Autonomy is the step change. When an agent can deliver a clinical result on its own and be reimbursed for that result, the marginal labor cost per unit is close to zero. The variable cost becomes compute, light supervision, and escalation on exceptions. That is why early autonomous services, from point‑of‑care eye screening to image‑derived cardiac analytics, changed adoption curves once payment was recognized. Now extend that logic to frontline “AI doctors.” A triage agent that safely routes patients to the right setting, a diagnostic agent that evaluates strep or UTI and issues a report under protocol, a software‑led monitoring agent that handles routine months and brings humans in only for outliers. If these services are priced and paid as services, capacity becomes elastic and access expands without hiring in lockstep. That is the labor dividend, not a marginal time savings but a different production function.

I’m on the fence about voice assistants, to be honest. Many vendors claim large productivity gains, and in some settings those minutes convert into more booked and kept visits. In others they do not and the surplus goes to well-deserved clinician well‑being. That is worthwhile, but it can also be fragile when budgets compress. Preference‑led adoption by clinicians can carry a launch (as it has in certain categories like surgical robots), but can it scale?  Durable scale usually needs either a cost it replaces, a revenue it raises, or a risk it reduces that a customer will underwrite. 

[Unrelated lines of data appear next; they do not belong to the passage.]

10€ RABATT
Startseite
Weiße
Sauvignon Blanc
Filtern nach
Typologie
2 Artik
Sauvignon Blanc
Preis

All of this runs headlong into how we pay for care. Our reimbursement codes and RVU tables were built to value human work. They measure minutes, effort, and complexity, then translate that into dollars. That logic breaks when software does the work. It also creates perverse outcomes. Remote patient monitoring is a cautionary tale that I learned firsthand about at Carbon Health. By tying payment to device days and documented staff minutes with a live call, the rules locked in labor and hardware costs. Software could streamline the work and improve compliance, but it could not be credited with reducing unit cost because the payment was pegged to inputs rather than results. We should not repeat that mistake with AI agents that can safely do more.

With AI agents coming to market over the next several years, we should liberalize billing away from human‑labor constructs and toward AI‑first pricing models that pay for outputs. When an agent is autonomous, I think we should treat it like a diagnostic or therapeutic service. FDA authorization should be the clinical bar for safety and effectiveness. Payment should then be set on value, not on displaced minutes. Value means the accuracy of the result, the change in decisions it causes, the access it creates where clinicians are scarce, and the credible substitution of something slower or more expensive. 

There is a natural end state where these payment models get more straightforward. I believe these AI agents will ultimately thrive in global value‑based models. Agents that keep panels healthy, surface risk early, and route patients to the moments that matter will be valuable as they demonstrably lower cost and improve outcomes. Autonomy will be rewarded because it is paid for the result, not the minutes. Assistive will thrive when it helps providers deliver those results with speed and precision. 

Much of the public debate fixates on AI taking jobs. In healthcare it should be a tale of two cities. We need AI to erase low‑value overhead, eligibility chases, prior auth ping pong, documentation drudgery, so the scarce time of nurses, physicians, and pharmacists stretches further. We need to augment the people we cannot hire fast enough. Whether that future arrives quickly will be decided by how we choose to pay for it.